YOUR OBJECTIVE —
Search the material for the string "signed", then show every line where it turns up.

TASK INPUT —
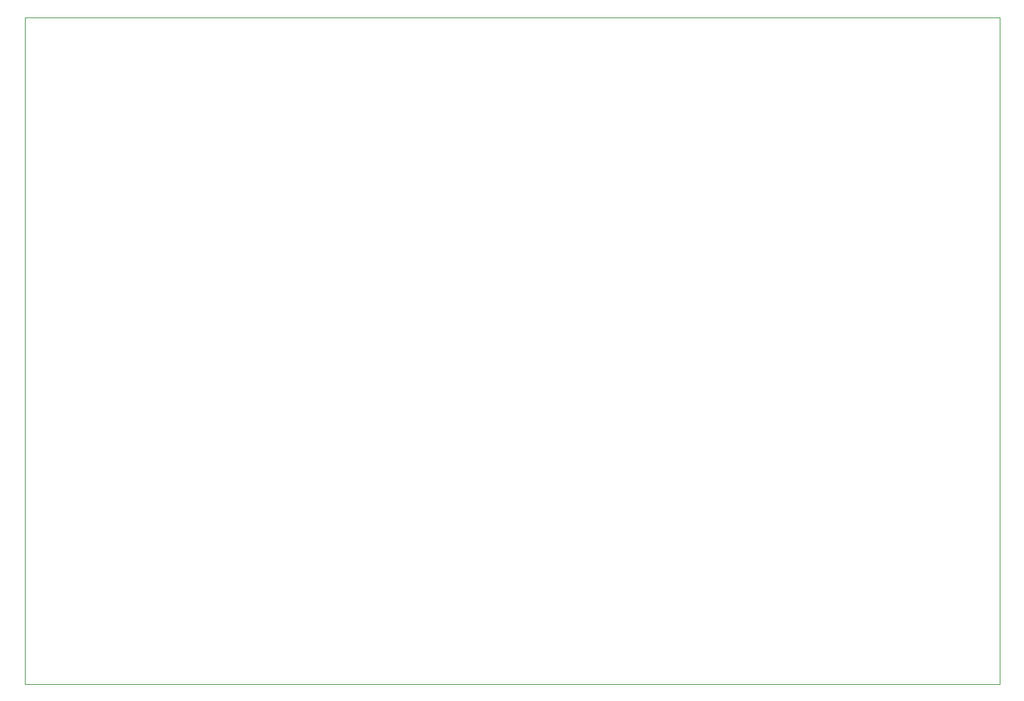
<source format=gbr>
%TF.GenerationSoftware,KiCad,Pcbnew,7.0.10*%
%TF.CreationDate,2024-04-02T15:07:52+05:30*%
%TF.ProjectId,Metal_detector,4d657461-6c5f-4646-9574-6563746f722e,rev?*%
%TF.SameCoordinates,Original*%
%TF.FileFunction,Profile,NP*%
%FSLAX46Y46*%
G04 Gerber Fmt 4.6, Leading zero omitted, Abs format (unit mm)*
G04 Created by KiCad (PCBNEW 7.0.10) date 2024-04-02 15:07:52*
%MOMM*%
%LPD*%
G01*
G04 APERTURE LIST*
%TA.AperFunction,Profile*%
%ADD10C,0.100000*%
%TD*%
G04 APERTURE END LIST*
D10*
X16179800Y-13373100D02*
X138684000Y-13373100D01*
X138684000Y-97285000D01*
X16179800Y-97285000D01*
X16179800Y-13373100D01*
M02*

</source>
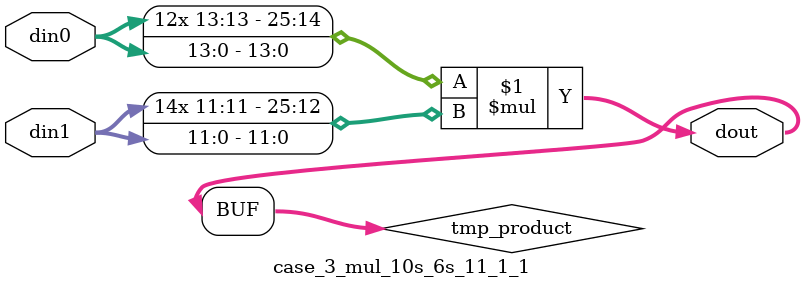
<source format=v>

`timescale 1 ns / 1 ps

 module case_3_mul_10s_6s_11_1_1(din0, din1, dout);
parameter ID = 1;
parameter NUM_STAGE = 0;
parameter din0_WIDTH = 14;
parameter din1_WIDTH = 12;
parameter dout_WIDTH = 26;

input [din0_WIDTH - 1 : 0] din0; 
input [din1_WIDTH - 1 : 0] din1; 
output [dout_WIDTH - 1 : 0] dout;

wire signed [dout_WIDTH - 1 : 0] tmp_product;



























assign tmp_product = $signed(din0) * $signed(din1);








assign dout = tmp_product;





















endmodule

</source>
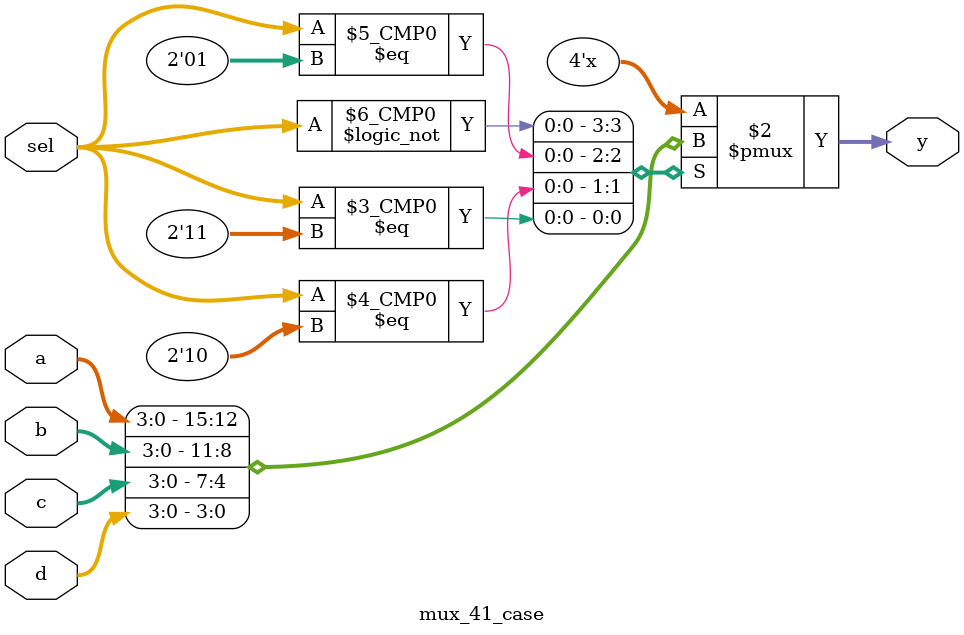
<source format=v>
`timescale 1ns / 1ps

module mux_41_case(
    input [3:0] a,
    input [3:0] b, 
    input [3:0] c,
    input [3:0] d, 
    input [1:0] sel,
    output reg [3:0] y 
);

    always @(sel, a, b, c, d) begin
        case(sel) 
            0 : y = a; 
            1 : y = b;
            2 : y = c; 
            3 : y = d; 
            default : y = 4'bx; 
        endcase
    end
endmodule

</source>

PROBLEM SOLUTION —
wire signed [dout_WIDTH - 1 : 0] tmp_product;
assign tmp_product = $signed(din0) * $signed(din1);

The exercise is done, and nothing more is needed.